▶ **ABOUT THIS EXERCISE**:
Repeat every entry exactly. Pictures stay out.

*** INFORMATION GIVEN ***

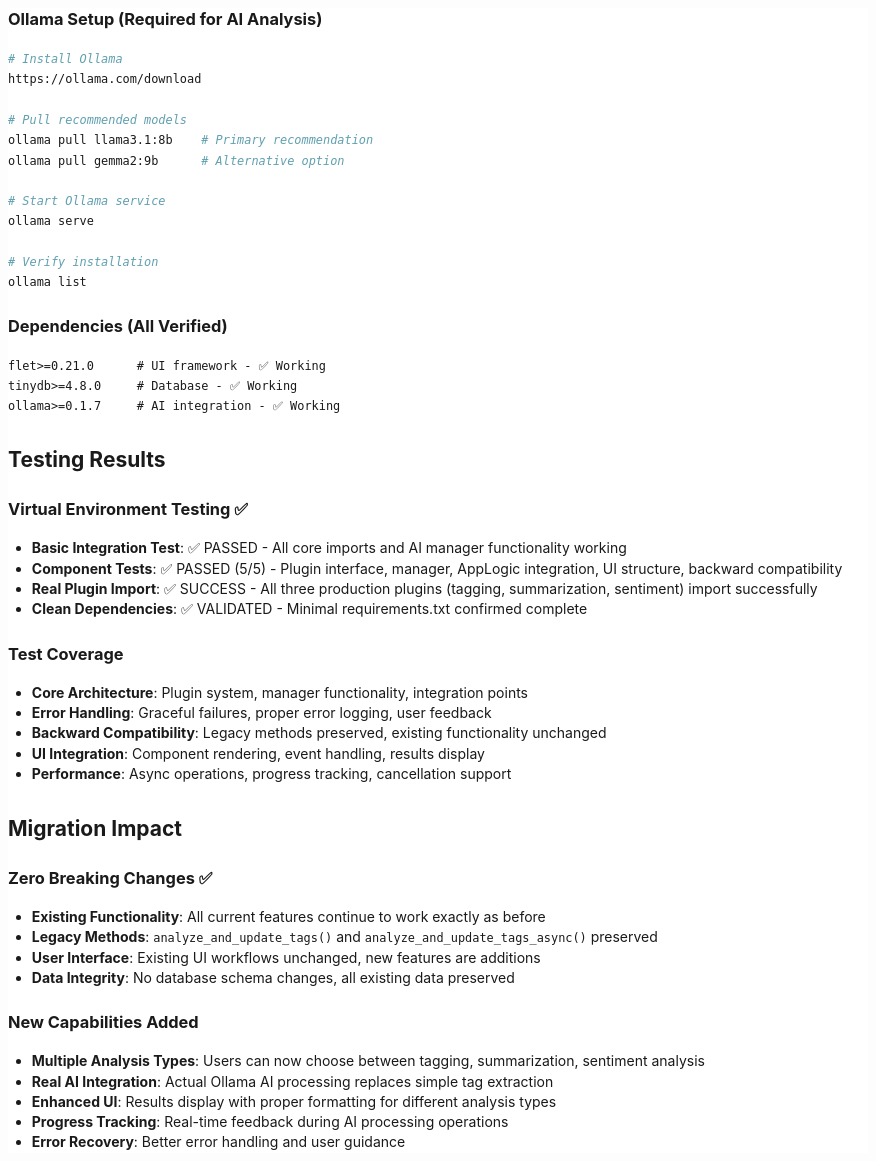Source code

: ### Ollama Setup (Required for AI Analysis)
```bash
# Install Ollama
https://ollama.com/download

# Pull recommended models
ollama pull llama3.1:8b    # Primary recommendation
ollama pull gemma2:9b      # Alternative option

# Start Ollama service
ollama serve

# Verify installation
ollama list
```

### Dependencies (All Verified)
```txt
flet>=0.21.0      # UI framework - ✅ Working
tinydb>=4.8.0     # Database - ✅ Working  
ollama>=0.1.7     # AI integration - ✅ Working
```

## Testing Results

### Virtual Environment Testing ✅
- **Basic Integration Test**: ✅ PASSED - All core imports and AI manager functionality working
- **Component Tests**: ✅ PASSED (5/5) - Plugin interface, manager, AppLogic integration, UI structure, backward compatibility
- **Real Plugin Import**: ✅ SUCCESS - All three production plugins (tagging, summarization, sentiment) import successfully
- **Clean Dependencies**: ✅ VALIDATED - Minimal requirements.txt confirmed complete

### Test Coverage
- **Core Architecture**: Plugin system, manager functionality, integration points
- **Error Handling**: Graceful failures, proper error logging, user feedback
- **Backward Compatibility**: Legacy methods preserved, existing functionality unchanged
- **UI Integration**: Component rendering, event handling, results display
- **Performance**: Async operations, progress tracking, cancellation support

## Migration Impact

### Zero Breaking Changes ✅
- **Existing Functionality**: All current features continue to work exactly as before
- **Legacy Methods**: `analyze_and_update_tags()` and `analyze_and_update_tags_async()` preserved
- **User Interface**: Existing UI workflows unchanged, new features are additions
- **Data Integrity**: No database schema changes, all existing data preserved

### New Capabilities Added
- **Multiple Analysis Types**: Users can now choose between tagging, summarization, sentiment analysis
- **Real AI Integration**: Actual Ollama AI processing replaces simple tag extraction
- **Enhanced UI**: Results display with proper formatting for different analysis types
- **Progress Tracking**: Real-time feedback during AI processing operations
- **Error Recovery**: Better error handling and user guidance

*** End of INFORMATION GIVEN ***

▶ **SOLUTION TO THE PROBLEM**:
Source code

: ### Ollama Setup (Required for AI Analysis)
```bash
# Install Ollama
https://ollama.com/download

# Pull recommended models
ollama pull llama3.1:8b    # Primary recommendation
ollama pull gemma2:9b      # Alternative option

# Start Ollama service
ollama serve

# Verify installation
ollama list
```

### Dependencies (All Verified)
```txt
flet>=0.21.0      # UI framework - ✅ Working
tinydb>=4.8.0     # Database - ✅ Working  
ollama>=0.1.7     # AI integration - ✅ Working
```

## Testing Results

### Virtual Environment Testing ✅
- **Basic Integration Test**: ✅ PASSED - All core imports and AI manager functionality working
- **Component Tests**: ✅ PASSED (5/5) - Plugin interface, manager, AppLogic integration, UI structure, backward compatibility
- **Real Plugin Import**: ✅ SUCCESS - All three production plugins (tagging, summarization, sentiment) import successfully
- **Clean Dependencies**: ✅ VALIDATED - Minimal requirements.txt confirmed complete

### Test Coverage
- **Core Architecture**: Plugin system, manager functionality, integration points
- **Error Handling**: Graceful failures, proper error logging, user feedback
- **Backward Compatibility**: Legacy methods preserved, existing functionality unchanged
- **UI Integration**: Component rendering, event handling, results display
- **Performance**: Async operations, progress tracking, cancellation support

## Migration Impact

### Zero Breaking Changes ✅
- **Existing Functionality**: All current features continue to work exactly as before
- **Legacy Methods**: `analyze_and_update_tags()` and `analyze_and_update_tags_async()` preserved
- **User Interface**: Existing UI workflows unchanged, new features are additions
- **Data Integrity**: No database schema changes, all existing data preserved

### New Capabilities Added
- **Multiple Analysis Types**: Users can now choose between tagging, summarization, sentiment analysis
- **Real AI Integration**: Actual Ollama AI processing replaces simple tag extraction
- **Enhanced UI**: Results display with proper formatting for different analysis types
- **Progress Tracking**: Real-time feedback during AI processing operations
- **Error Recovery**: Better error handling and user guidance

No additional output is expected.